Ao longo dos anos, Harris supervisionou muitos outros casos horríveis de violência doméstica e crimes sexuais que abalaram as comunidades locais - o caso de Francisco Ortiz, condenado em 2005 por matar a namorada e incendiar o seu corpo; Frank Green, condenado a 15 anos de prisão perpétua depois de ter sido acusado de espancar violentamente, estrangular e atirar de uma janela de seis andares a namorada; e o Dr. Jose Rosas, condenado por agredir sexualmente três das suas pacientes.
Trump, o oponente republicano de Harris, é também um autoproclamado proprietário de armas. Mas a CNN noticiou, em junho, que o Departamento de Polícia de Nova Iorque se preparava para revogar a licença de porte de arma do antigo presidente, na sequência da sua acusação criminal em Nova Iorque, e que a sua licença de porte oculto tinha sido discretamente suspensa, enquanto duas das três pistolas que tinha licença de porte foram entregues à Polícia de Nova Iorque no início do ano.
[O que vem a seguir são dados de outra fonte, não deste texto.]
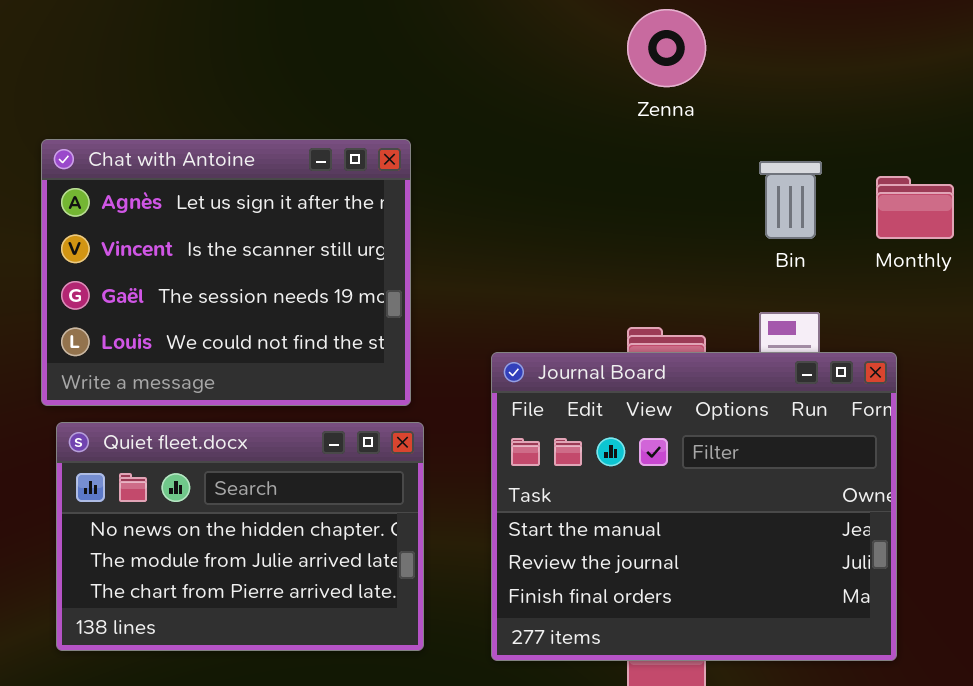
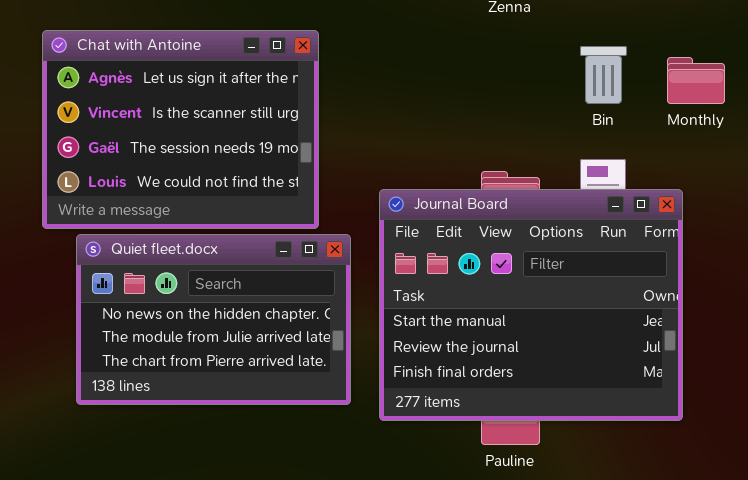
Quiet fleet.docx: [56,422,424,651] -> [76,234,351,405], moved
Walz, o governador do Minnesota e companheiro de Harris, também é proprietário de armas. Com Trump e o seu candidato a vice-Presidente, o Senador do Ohio JD Vance, a atacarem frequentemente a candidatura democrata como sendo firmemente anti-Segunda Emenda, tanto Harris como Walz têm procurado defender que o apoio ao direito de posse de armas e às leis de segurança das armas não são mutuamente opostos.
“Já processei pessoalmente casos de homicídio. Vi pessoalmente as autópsias. Vi pessoalmente o que as armas de assalto provocam no corpo humano e, por isso, considero que é coerente com a Segunda Emenda e com o seu direito a possuir uma arma dizer que precisamos de proibir as armas de assalto”, disse Harris esta semana numa entrevista à estação de televisão WPVI de Filadélfia. “São literalmente instrumentos de guerra”.